Wednesday, 10 July 2019

Joint Oireachtas Committee on Justice, Defence and Equality

Spent Convictions: Discussion

Photo of Thomas PringleThomas Pringle (Donegal, Independent) | Oireachtas source

I thank the speakers for the presentations. I apologise that I could not be here for the presentations but I have read the information. This is my first meeting as a member of the committee so I am only getting used to the work. I would say to Mr. Walsh that my daughter worked in Pathways on a job placement for a summer a few years ago, and she found it very worthwhile. It is an excellent organisation and I congratulate Mr. Walsh on the work he does.

The question I want to ask has largely been answered in the last contribution. Much of the issue around spent convictions is how society deals with them, rather than how the individuals deal with them. It has always been put on the individual to make the changes when the bigger onus is on society.
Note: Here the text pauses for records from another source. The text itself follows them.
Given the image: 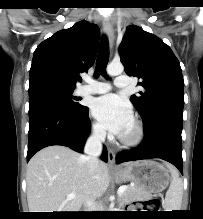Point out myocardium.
Listing matches in <instances>:
<instances>
[{"mask_svg":"<svg viewBox=\"0 0 203 219\" xmlns=\"http://www.w3.org/2000/svg\"><path fill=\"white\" fill-rule=\"evenodd\" d=\"M144 138V128L138 119L132 120V133L128 136H118L119 143L127 148L136 147L141 144Z\"/></svg>","mask_w":203,"mask_h":219,"instance_id":"myocardium-1","label":"myocardium"}]
</instances>
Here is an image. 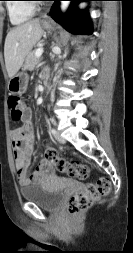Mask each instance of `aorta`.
<instances>
[{
	"label": "aorta",
	"mask_w": 133,
	"mask_h": 253,
	"mask_svg": "<svg viewBox=\"0 0 133 253\" xmlns=\"http://www.w3.org/2000/svg\"><path fill=\"white\" fill-rule=\"evenodd\" d=\"M69 1H61L60 2V9L62 12H65L69 7Z\"/></svg>",
	"instance_id": "1"
}]
</instances>
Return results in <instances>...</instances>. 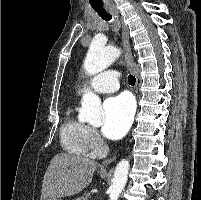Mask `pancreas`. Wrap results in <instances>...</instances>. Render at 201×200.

It is useful that this debate has been taking place in the last couple of years. I was positively disposed towards the last spent convictions Bill when it first appeared because a couple of people in Donegal had contacted me about convictions from 30 years ago which they still had to disclose. I thought that Bill would go some way towards meeting the issue but the single-offence concept scuppered that straightaway. It raised people's expectations and then dashed them again when they actually saw it was not helping them.

It is probably part of an evolution for us, as a society, rather than for the people with the convictions, who are probably more in tune with what is needed. Although this is probably a rhetorical question, how much of this is about the rest of society getting used to the idea rather than spent convictions?